A single stretch of the material below is to be transcribed exactly, starting at the line with "index tip: (300, 297)" and ending after the line with "pinky mcp: (557, 502)".
[Opening RECORDS SUPPLIED section]
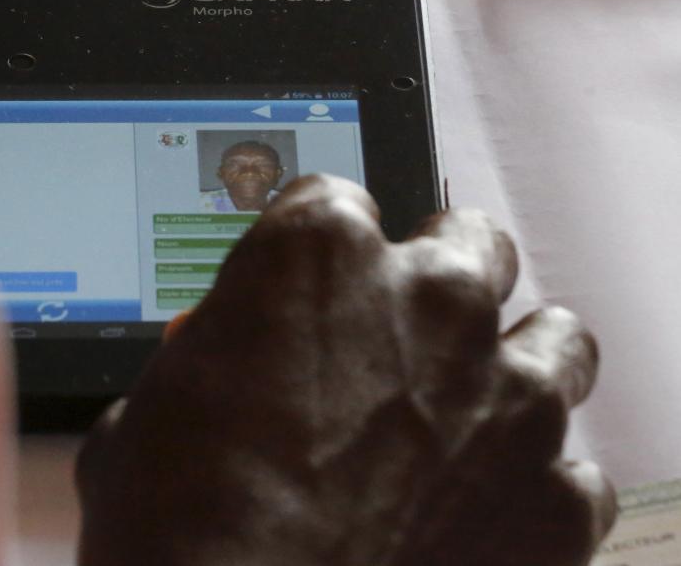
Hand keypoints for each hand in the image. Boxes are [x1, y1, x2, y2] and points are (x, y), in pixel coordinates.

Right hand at [76, 175, 616, 565]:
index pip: (337, 200)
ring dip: (511, 364)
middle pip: (468, 243)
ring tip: (465, 415)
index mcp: (318, 253)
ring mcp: (509, 398)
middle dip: (433, 284)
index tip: (300, 297)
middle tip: (393, 342)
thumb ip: (209, 360)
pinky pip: (574, 472)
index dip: (312, 257)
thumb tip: (220, 369)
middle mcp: (430, 300)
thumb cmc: (177, 523)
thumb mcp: (149, 408)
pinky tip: (479, 516)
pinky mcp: (557, 502)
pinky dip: (532, 487)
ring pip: (556, 338)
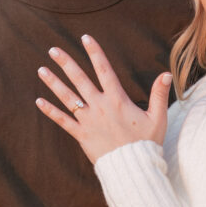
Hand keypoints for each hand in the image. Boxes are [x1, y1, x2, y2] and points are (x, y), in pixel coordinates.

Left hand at [35, 34, 171, 163]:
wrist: (133, 168)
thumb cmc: (147, 143)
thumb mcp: (157, 117)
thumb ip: (159, 94)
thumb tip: (167, 74)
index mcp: (117, 99)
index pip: (104, 70)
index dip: (95, 52)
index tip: (85, 38)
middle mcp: (100, 106)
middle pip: (80, 79)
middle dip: (66, 63)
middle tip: (53, 50)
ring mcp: (88, 120)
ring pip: (67, 97)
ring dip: (54, 83)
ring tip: (41, 70)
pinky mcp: (81, 135)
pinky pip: (63, 121)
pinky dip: (51, 111)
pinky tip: (38, 101)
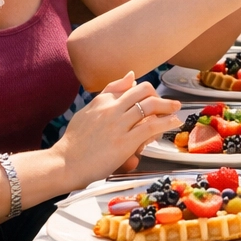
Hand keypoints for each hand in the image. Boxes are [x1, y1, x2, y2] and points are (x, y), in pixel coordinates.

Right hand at [54, 74, 180, 184]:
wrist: (64, 164)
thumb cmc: (74, 143)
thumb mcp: (87, 111)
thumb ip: (108, 93)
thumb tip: (130, 76)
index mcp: (102, 101)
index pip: (130, 87)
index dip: (145, 92)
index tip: (152, 99)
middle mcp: (111, 109)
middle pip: (144, 91)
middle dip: (160, 96)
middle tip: (169, 103)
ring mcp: (118, 125)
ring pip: (150, 106)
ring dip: (168, 107)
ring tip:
[Closing RECORDS SUPPLIED section]
▶ **SOLUTION FOR THIS PROBLEM**:
index tip: (300, 297)
middle tip: (393, 342)
thumb ip: (209, 360)
pinky pip: (574, 472)
index dip: (312, 257)
thumb tip: (220, 369)
middle mcp: (430, 300)
thumb cmc: (177, 523)
thumb mcp: (149, 408)
pinky tip: (479, 516)
pinky mcp: (557, 502)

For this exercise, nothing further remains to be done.